When asked if she forsees any barriers as a lesbian running for office, Nessel said, “The ironic thing about that question is that I’ve had far more people ask me whether it would be a problem potentially having three women on the Democratic ticket than the fact that I am an openly gay person.”
The two other women are Gretchen Whitmer, the Democrats’ nominee for governor, and former Wayne State University law school dean Jocelyn Benson for secretary of state.
“It really tells me a lot about where our country has gone. On one hand, it’s great to have consumers more accepting of openly gay people running for office. On the other hand, it doesn’t bode well for women in this country or in this state that people are more concerned about that,” she said. “So I hope that I can be a good representative and I hope if I’m able to obtain this seat, I want children all around our state who identify as LGBTQ to know that as long as you’re willing to work hard and study the issues and be a good person, the sky is the limit for you and you can achieve anything you set out to achieve. Your sexual orientation or gender identity is not going to make a difference. It’s who you are, not what you are.”
Nessel, 48, is a managing partner in the Nessel and Kessel law firm in downtown Detroit and lives in Plymouth.

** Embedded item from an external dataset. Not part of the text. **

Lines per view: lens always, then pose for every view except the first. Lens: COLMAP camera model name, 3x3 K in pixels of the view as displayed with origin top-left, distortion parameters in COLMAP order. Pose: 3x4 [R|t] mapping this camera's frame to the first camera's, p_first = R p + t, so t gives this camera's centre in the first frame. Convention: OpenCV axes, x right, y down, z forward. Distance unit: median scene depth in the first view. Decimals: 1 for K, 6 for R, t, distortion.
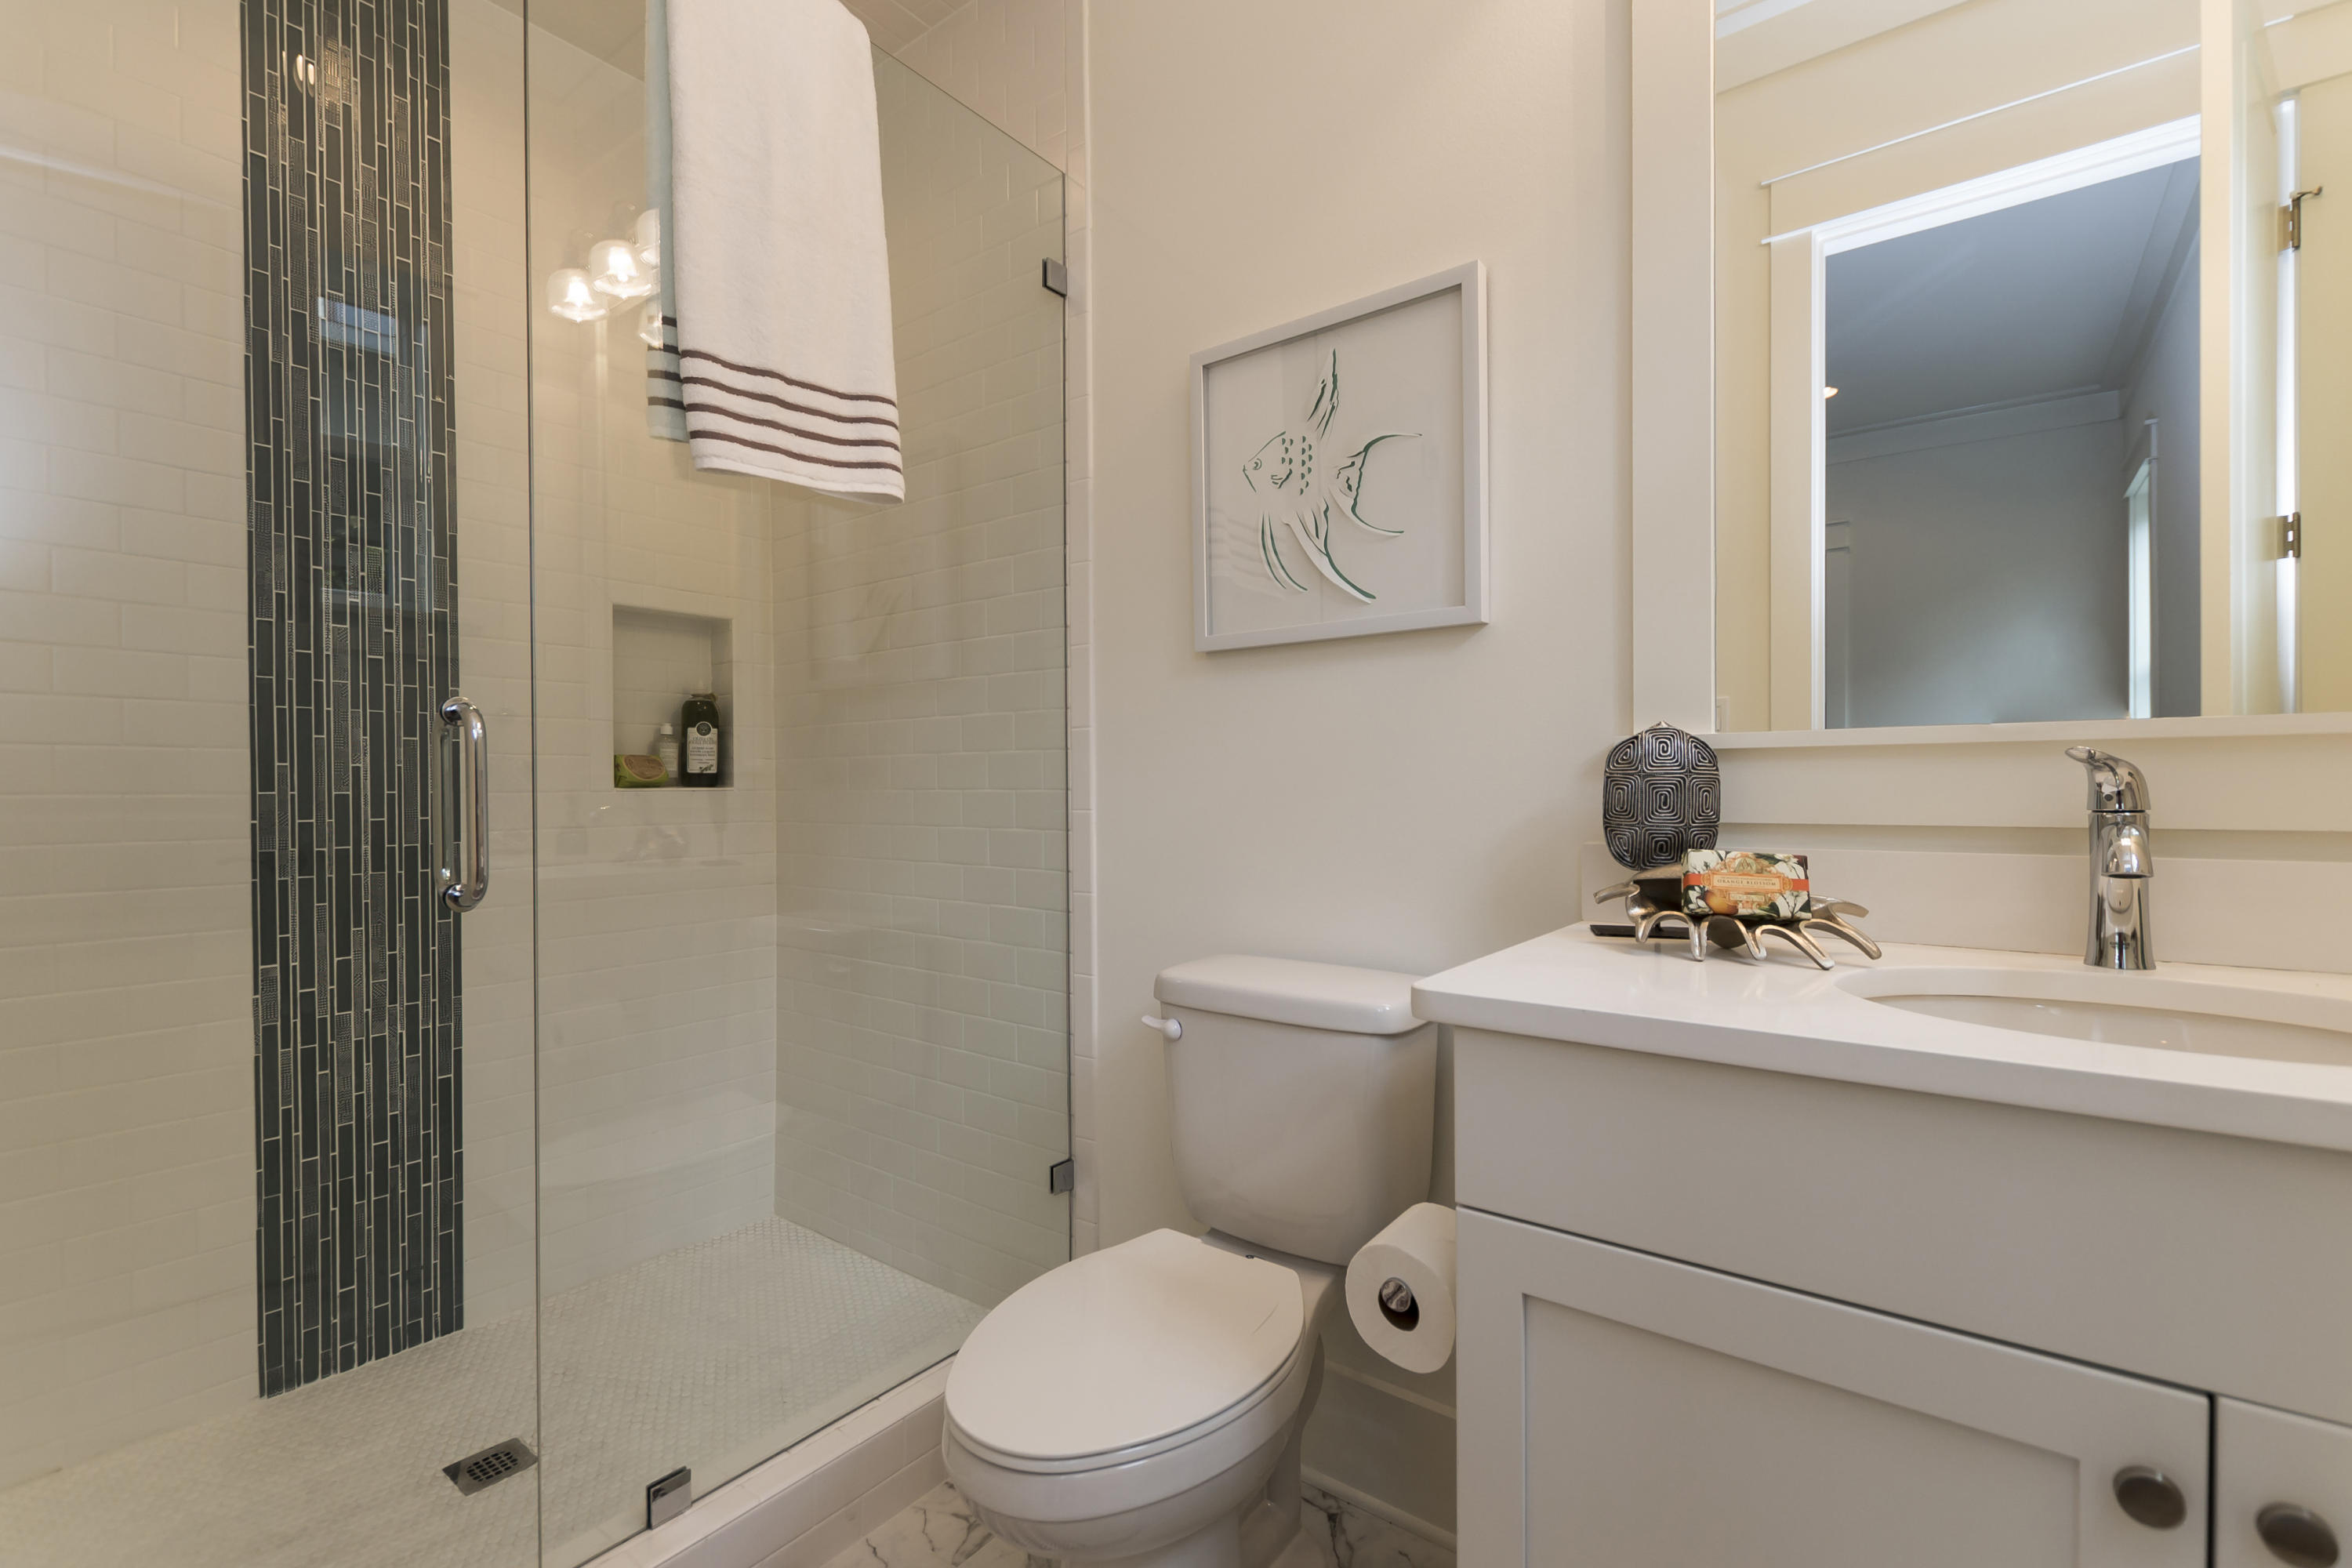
lens RADIAL K [[1021.5, 0, 1156.7], [0, 1021.5, 771.8], [0, 0, 1]] dist [0.014279, -0.006678]
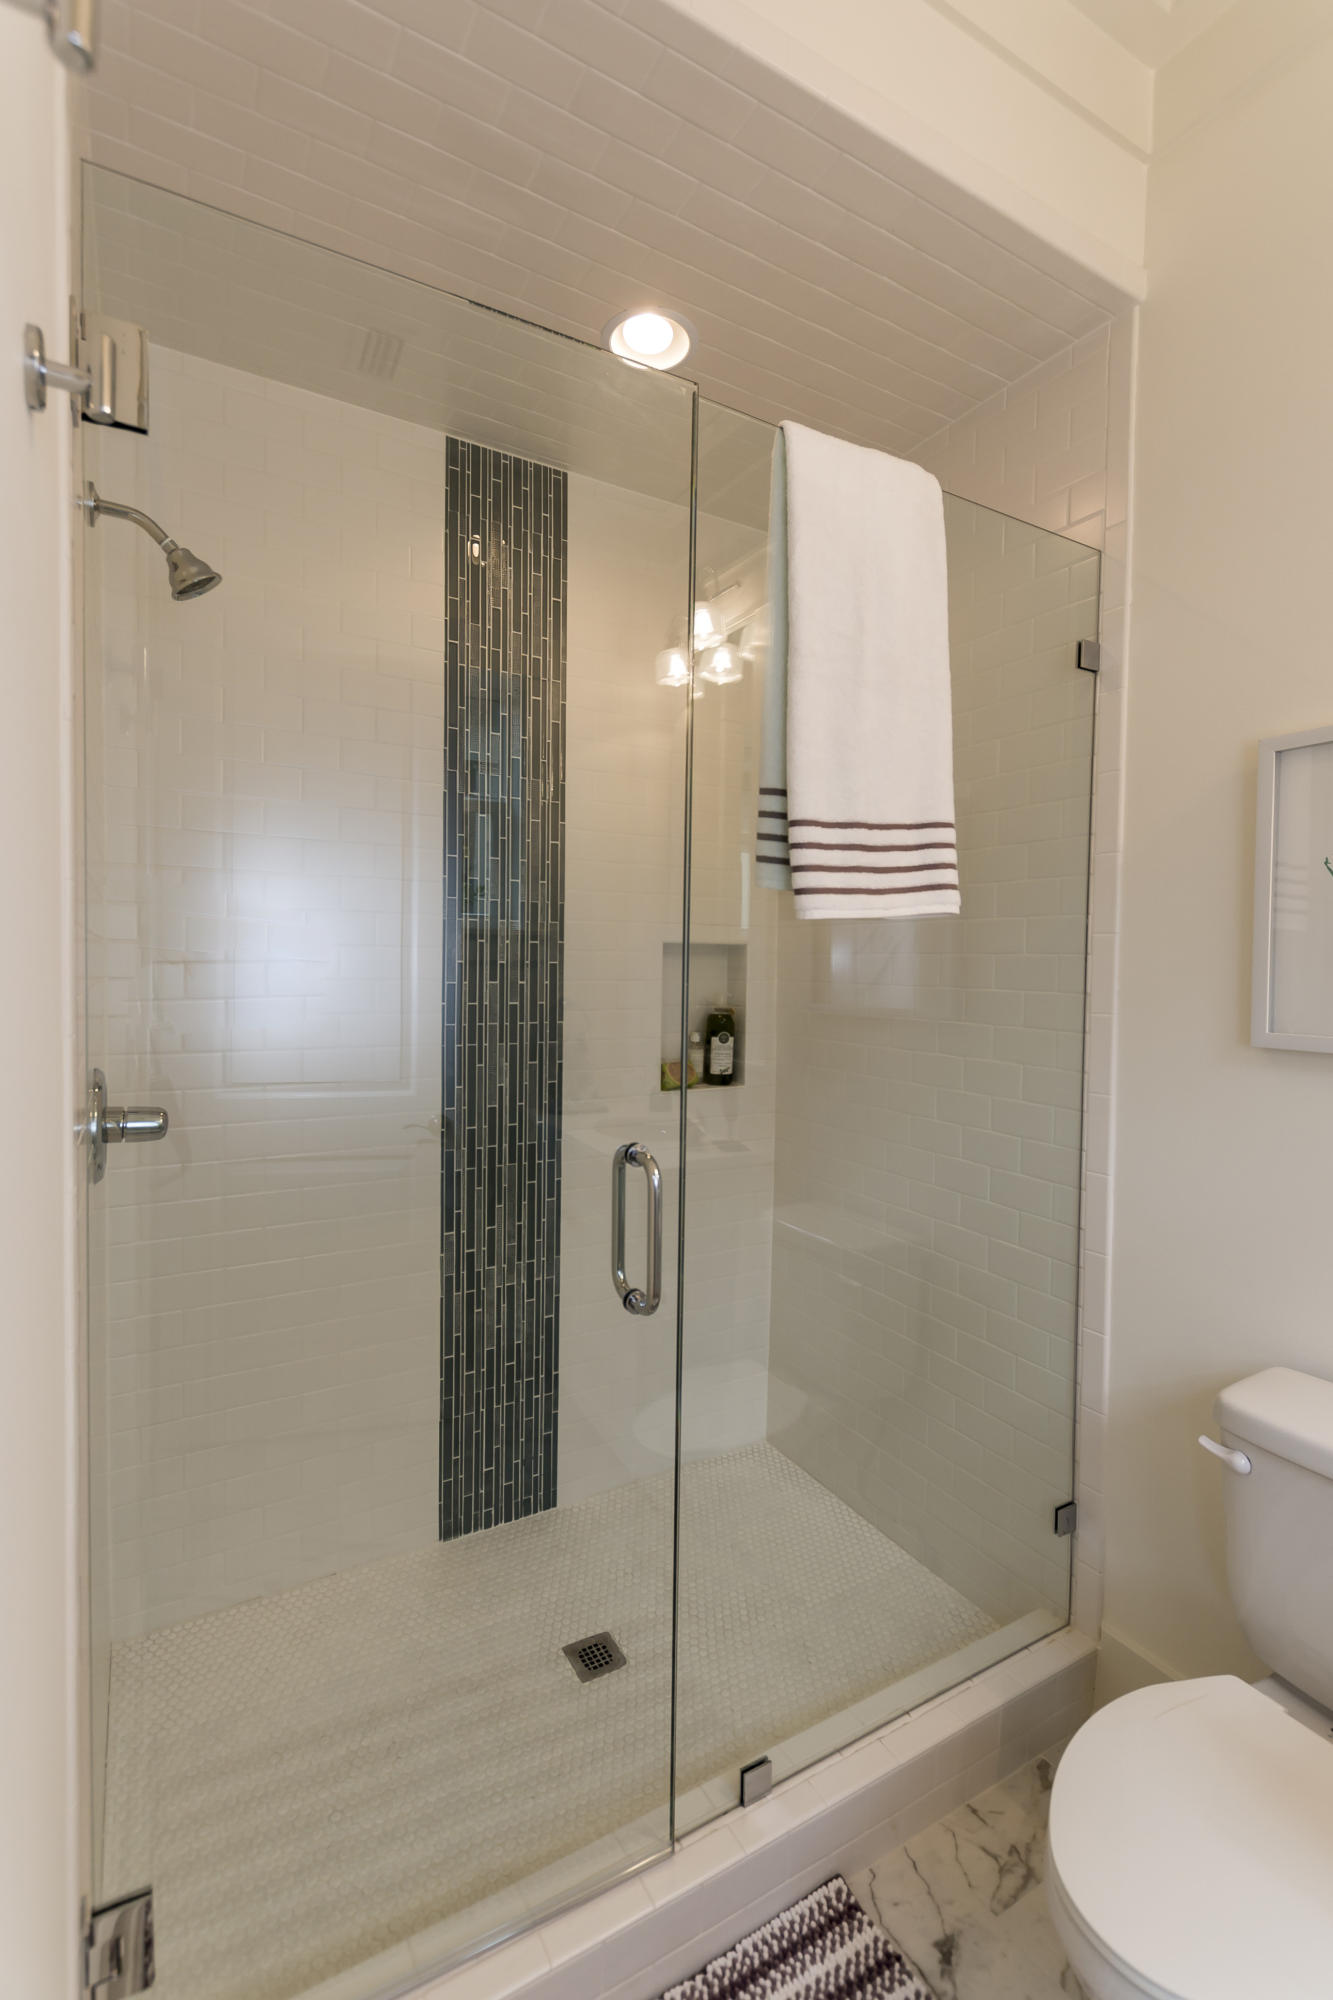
lens RADIAL K [[895.8, 0, 669.0], [0, 895.8, 983.3], [0, 0, 1]] dist [0.012527, -0.000337]
pose [[0.925969, 0.027855, -0.376570, -0.139570], [-0.019207, 0.999459, 0.026700, -0.172245], [0.377110, -0.017490, 0.926003, 0.004633]]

Her push for a ballot proposal to update and expand Michigan’s Elliott Larsen Civil Rights Act to include sexual orientation and gender identity for the 2018 election year will be placed on hold.
However, State Rep. Jon Hoadley (D-Kalamazoo) and Sen. Rebekah Warren (D-Ann Arbor) reintroduced legislation in May to protect Michigan’s LGBTQ community from discrimination in employment, housing and public accommodations. Members of the community are encouraged to contact their legislators to support this bill.
“I certainly didn’t see the funding in 2018 for us to move forward unfortunately and I had to do what was realistic in that case, but maybe if I’m able to obtain the position of attorney general I can do lots of things for the community in place of the ballot proposal,” said Nessel, adding that it’s possible it will be brought up again in 2020. “I think for a ballot proposal, there are no better spokespeople for those issues than people who currently hold statewide office. Maybe it will give those proposals a better shot.”
Nessel is the first candidate to announce a run to succeed Schuette, who can’t run for reelection because of term limits. It is not yet confirmed whether other Democrats – former U.S. Attorney for the Western District of Michigan Pat Miles, state Rep. Tim Greimel of Auburn Hills or Macomb County Prosecutor Eric Smith – will run.
A Detroit Free Press report said state Sen. Tonya Schuitmaker of Lawton and Speaker of the House Tom Leonard of DeWitt are the names most often mentioned on the Republican side as potential candidates for attorney general.
The nominees for attorney general, secretary of state and lieutenant governor will be chosen by political party delegates at statewide conventions around Labor Day next year. Michigan voters will decide by election who wins on Nov. 6, 2018.